Did I ever mention that my father was a professor of agricultural economics and wrote a textbook called The Economics of Futures Trading? I’m not saying that much of his brilliance rubbed off on me, but I grew up in an Illinois household where commodities were discussed almost every day. He always knew a range of prices (spot and futures) for grains such as soybeans and corn.
No hops, but what’s going on these days with both the short term supply of hops and the spot and futures prices would have made sense to him. This isn’t happening in a vacuum.
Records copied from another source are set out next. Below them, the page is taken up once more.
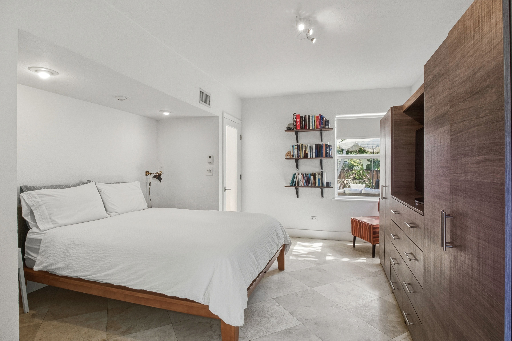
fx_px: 256
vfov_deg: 67.4
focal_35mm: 18
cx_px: 256
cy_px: 170
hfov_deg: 90.0
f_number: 8
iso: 400
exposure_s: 1/250
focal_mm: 12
Our neighbor across the street ran a grain elevator and one next door sold tractors and farm implements. I only needed a look at the Christmas presents neighborhood kids were getting to know if it had been a good year or bad.
When I was a kid we’d go for Sunday drives in the country to see how the crops were progressing. In the fall we’d drive by grain elevators. In bumper years you’d see mountains of grain piled all around because there wasn’t enough room to process it all.
And prices sucked. No wonder almost none of the kids I knew who grew up on farms ended up being farmers.
The same situation has existed with hops since beer became an industrial product in the 19th century. There have been boom years and bust years.
Consider this from a feature called “A Glass of Beer” that appeared in Harper’s New Monthly Magazine in October of 1885:
No product of the soil varies more in price than the hop. Having but a single available use, and deteriorating rapidly with age, a year which gives to Germany, England, and the United States a season of average productiveness would create an excess over consumption sufficient to reduce values far below the cost of cultivation. Witness the low prices of 1869, 1871, and 1878, when the entire crop was marketed at from five to twelve cents per pound.
On the other hand, the fancied scarcity of the season of 1882-83 ran the price up to over one dollar, and brought money enough to some lucky holders to pay the cost of a good-sized farm, aggregating to the United States alone a valuation of over $25,000,000. It was said of this season that which will perhaps never be said again, that five pounds of hops could be exchanged for a barrel of flour.
Or what Martyn Cornell posted this week in writing about Kent hops and IPA:
One of the reasons The Times carried hop harvest reports was because of the betting that went on over the yield of the hop tax. By the mid-19th century, according to Peter Mathias’s magisterial The Brewing Industry in England 1700-1830, as much money was being bet on the hop tax yield as on the Derby.
This was not simple gambling, however, but a way for hop growers and hop dealers to lay off, or hedge, the risks that came with involvement in a trade that could see prices triple one year and halve the next, as yields went down and up depending on the weather, outbreaks of pests and the like. If you were a hop buyer and you thought yields would be low, and the tax take (based on quantity) subsequently low as well, but the price high because of scarcity, you bet on a low tax take, and at least made some money as you paid top whack for your hops. If you were a seller and feared a big harvest and low prices, you bet on a high tax yield, and made up for the smaller amount you got for your hops by winning on the hop betting.
The point is that prices of agricultural products go up some years and down others. That doesn’t make current shortages of hops and barley for malt any less serious. To me it’s obvious that being a brewer is about as lucrative as being a farmer.
But while history teaches us ingredient prices will moderate, I worry about long-term price pressures. Take a look at what Maureen Ogle wrote week before last.
She’s right. It is a flat world. Hops and barley are going to have to pay higher rent on the farmland where they are grown or farmers are going to grow something else.
But let’s head into the weekend on a cheerier note, with more from Harper’s:
Poetry and song and the pages of romance have united to make classic the vine-clad hills of the Rhine and of Italy, and next to the ruined castle which crown their commanding heights the traveler looks for the clustering fruit which has give its name to all this region. But he looks in vain if he expects to see anything which adds picturesqueness or beauty to the landscape. A vineyard is not in itself “a thing of beauty.” On the other hand, the golden wreaths of hops, as they hang ripening in the August sunshine, depending in graceful cluster from the tall poles, or swinging in the breeze in umbrella-like canopies, give to the hills and alleys of Central New York, or the slopes of distance California and Washington, or the meadows of sunny English Kent, far more of beauty than the boasted vineyards of France or of Italy ever dreamed.
Sounds more romantic to me than driving around Illinois backroads looking at corn and watching grasshoppers splatter on the windshield.